■ **PROMPT**
When the string "olmalıdır" is part of a line below, that line should be copied.
*** Opening INFORMATION PROVIDED ***
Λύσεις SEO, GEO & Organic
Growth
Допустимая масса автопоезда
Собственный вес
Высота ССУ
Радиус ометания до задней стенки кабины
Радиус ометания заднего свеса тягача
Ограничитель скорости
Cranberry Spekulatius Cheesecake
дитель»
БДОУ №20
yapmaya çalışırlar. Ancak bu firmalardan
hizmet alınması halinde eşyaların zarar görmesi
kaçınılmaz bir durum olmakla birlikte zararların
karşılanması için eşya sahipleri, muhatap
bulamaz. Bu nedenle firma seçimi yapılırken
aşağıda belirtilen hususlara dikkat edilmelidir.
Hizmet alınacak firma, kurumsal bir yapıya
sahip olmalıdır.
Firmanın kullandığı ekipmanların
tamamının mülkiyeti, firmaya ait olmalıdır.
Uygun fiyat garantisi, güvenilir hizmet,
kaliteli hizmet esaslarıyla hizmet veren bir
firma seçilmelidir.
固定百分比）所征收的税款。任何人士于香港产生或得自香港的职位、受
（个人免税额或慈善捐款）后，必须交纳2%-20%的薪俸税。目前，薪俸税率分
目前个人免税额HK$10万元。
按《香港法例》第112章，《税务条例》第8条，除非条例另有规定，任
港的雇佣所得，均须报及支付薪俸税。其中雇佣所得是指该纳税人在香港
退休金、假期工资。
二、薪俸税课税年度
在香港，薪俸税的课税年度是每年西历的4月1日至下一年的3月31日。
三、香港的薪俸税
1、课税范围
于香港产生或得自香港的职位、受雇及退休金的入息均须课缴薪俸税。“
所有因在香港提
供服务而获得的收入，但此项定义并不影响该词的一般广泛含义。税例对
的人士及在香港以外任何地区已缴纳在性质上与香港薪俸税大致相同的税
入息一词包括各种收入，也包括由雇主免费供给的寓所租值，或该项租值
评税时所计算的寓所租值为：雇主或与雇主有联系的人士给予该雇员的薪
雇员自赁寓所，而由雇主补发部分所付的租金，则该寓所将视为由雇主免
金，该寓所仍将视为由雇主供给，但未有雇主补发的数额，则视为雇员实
*** Closing INFORMATION PROVIDED ***
■ **RESPONSE FOR THIS EXERCISE**
sahip olmalıdır.
tamamının mülkiyeti, firmaya ait olmalıdır.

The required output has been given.